= ABOUT THIS TASK =
All the lines below should be set down exactly, with no picture carried into the copy.

= INFORMATION PROVIDED =
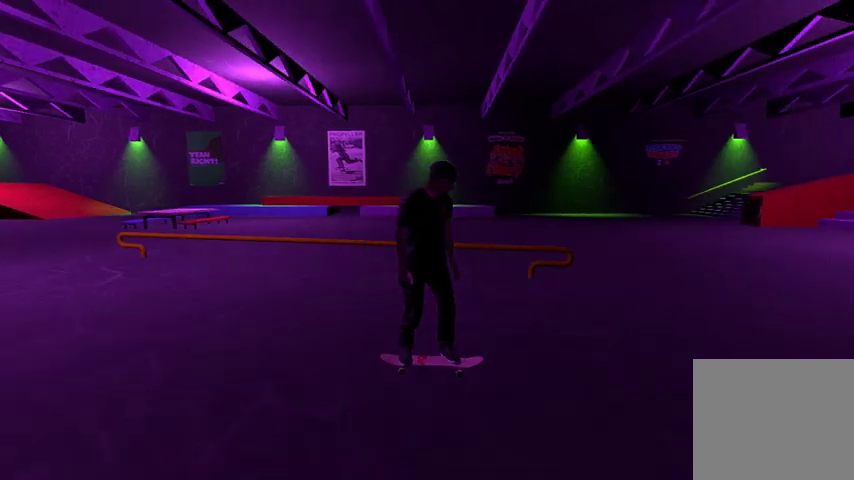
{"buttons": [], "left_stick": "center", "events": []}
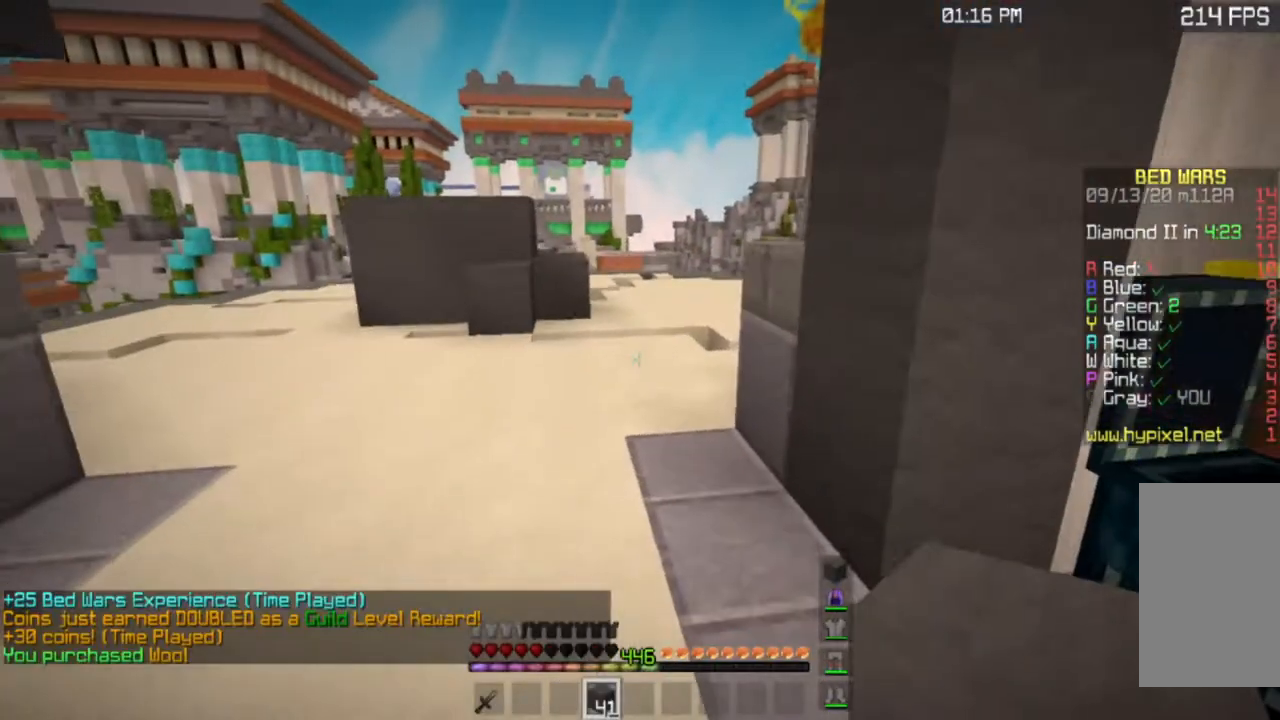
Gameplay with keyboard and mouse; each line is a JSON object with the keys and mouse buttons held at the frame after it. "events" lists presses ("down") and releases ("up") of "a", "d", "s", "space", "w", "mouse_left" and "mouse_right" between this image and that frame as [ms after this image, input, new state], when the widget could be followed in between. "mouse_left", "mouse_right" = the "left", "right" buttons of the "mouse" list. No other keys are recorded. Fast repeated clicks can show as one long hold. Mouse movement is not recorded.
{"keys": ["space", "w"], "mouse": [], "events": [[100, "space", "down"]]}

= WRITTEN RESPONSE =
{"buttons": [], "left_stick": "center", "events": []}
Gameplay with keyboard and mouse; each line is a JSON object with the keys and mouse buttons held at the frame after it. "events" lists presses ("down") and releases ("up") of "a", "d", "s", "space", "w", "mouse_left" and "mouse_right" between this image and that frame as [ms after this image, input, new state], when the widget could be followed in between. "mouse_left", "mouse_right" = the "left", "right" buttons of the "mouse" list. No other keys are recorded. Fast repeated clicks can show as one long hold. Mouse movement is not recorded.
{"keys": ["space", "w"], "mouse": [], "events": [[100, "space", "down"]]}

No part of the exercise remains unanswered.